The Marzinzik's arrived from Germany in 1913 with their two children, a son and a daughter. Having been notified by her sister, Mrs. John Gusella, who had arrived in 1912, that miners were wanted for the new mine and that company houses were available, John immediately hired on, as he was an experienced miner from the Rhur Valley in Germany.
The mine had its busy times, mostly in Fall and Winter as nearly all coal was shipped to Saskatchewan for domestic use. Quite a few strikes were involved, and at times money was scarce.
About 1915 or 1916 a Mr. Peacock, having land about one mile north of Coalhurst, decided to sell lots to the miners. About six or eight German families decided to build houses on this land. The property had not been subdivided, but on promise from Mr. Peacock they proceeded to build. He then decided to sell this land to Mr. Adams, who then told them he would not subdivide, so they all had to move the houses to Coalhurst. This was the end of German Town as it was named by the people of Coalhurst. Some of the houses are still occupied in Coalhurst.
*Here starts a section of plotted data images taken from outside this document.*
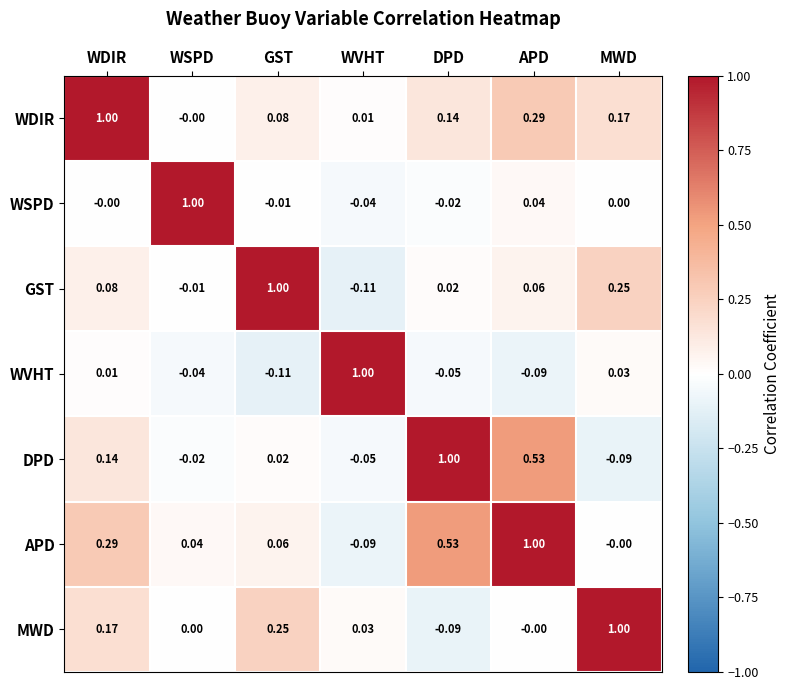

At which label does WDIR reach its peak?

WDIR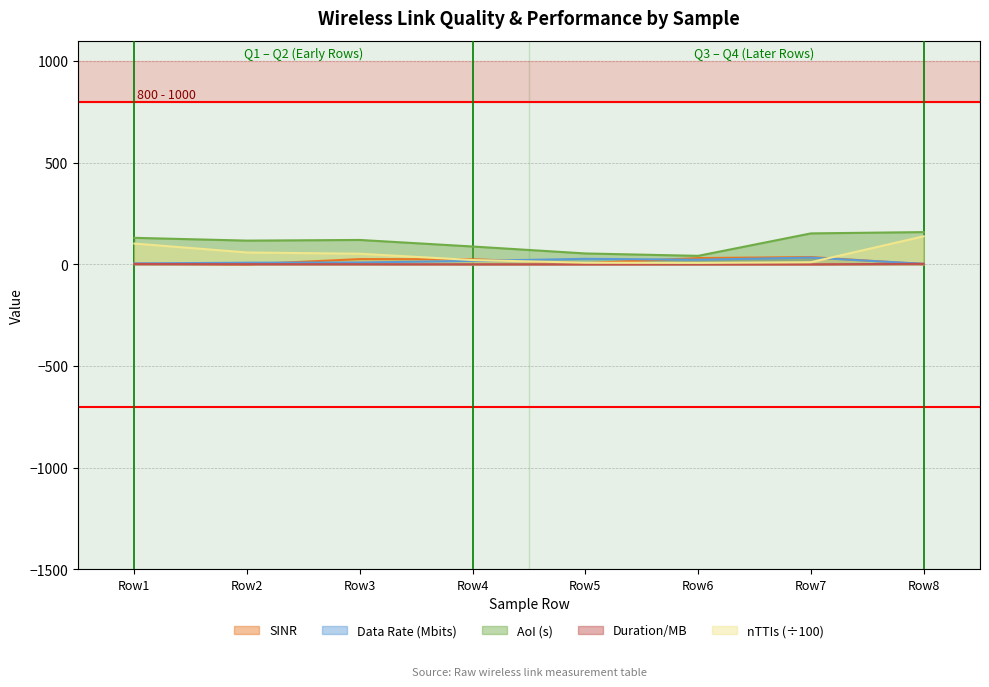

True or false: nTTIs and duration_per_mb intersect in this chart.

False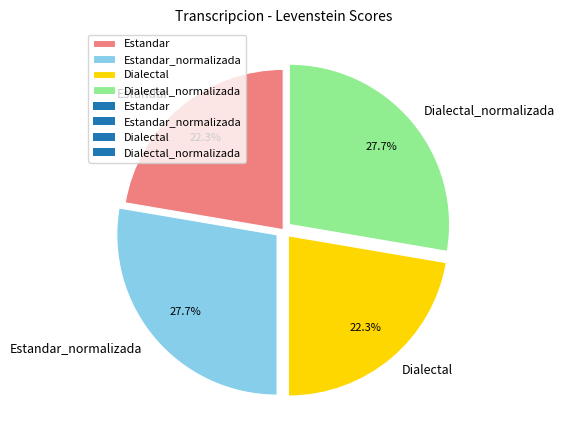

Which has a higher value, Estandar_normalizada or Estandar?

Estandar_normalizada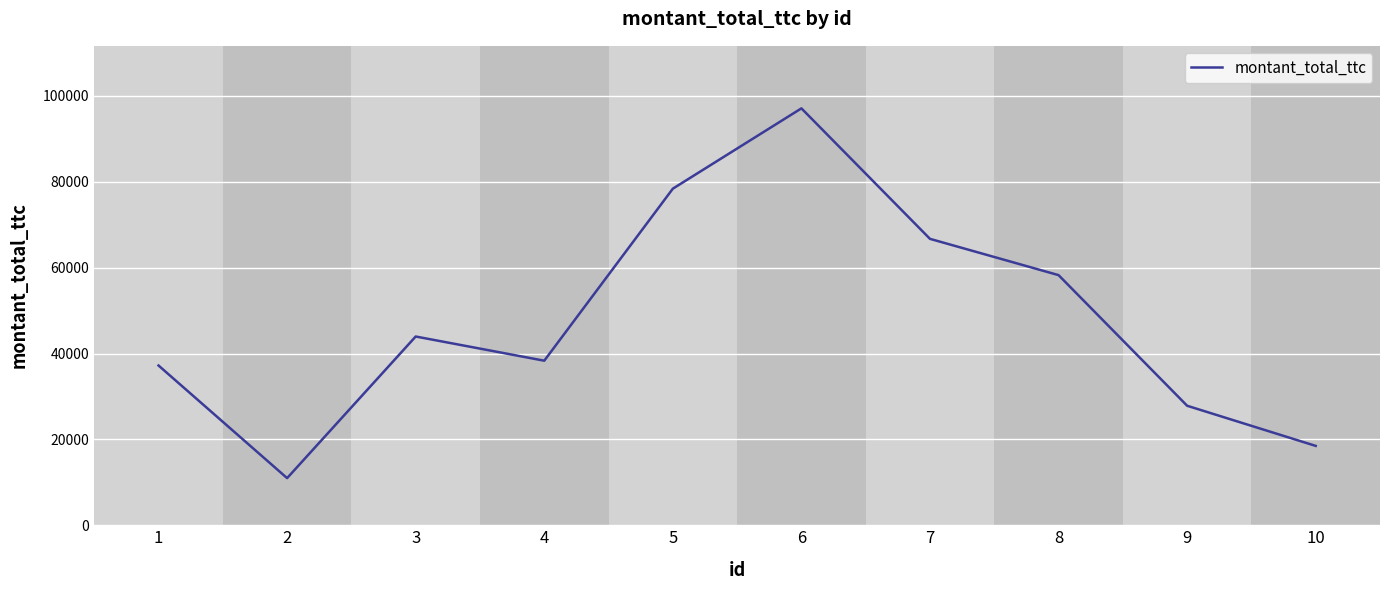

Read the value at 8, to the nearest 100.

58300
One episode I remember of German Town, they decided to dig a well for water, it was about 20ft. down. In the morning the barricades were down, and looking down the well they saw that a horse had fallen in, he was looking for water too. They pulled it up, but never did strike water, as these were the dry years before irrigation.
About 1920, Dad bought a homestead west of Red Deer, Evergreen Post Office. They tried farming, but being mostly bush land they did not have much success, so they moved back to Coalhurst. The farm was rented to neighbours.
By this time the family consisted of four boys and two girls who went to Coalhurst school.
In 1933 the depression being on, the mine only working once in a while, they moved back to Evergreen farm. Some of the children were on their own by this time. In 1942 dad sold out and retired with mother to Kelowna, B.C. Dad died in June 1971, age 84, and mother April 1973, age 81. They enjoyed their retirement in their own home among children and friends.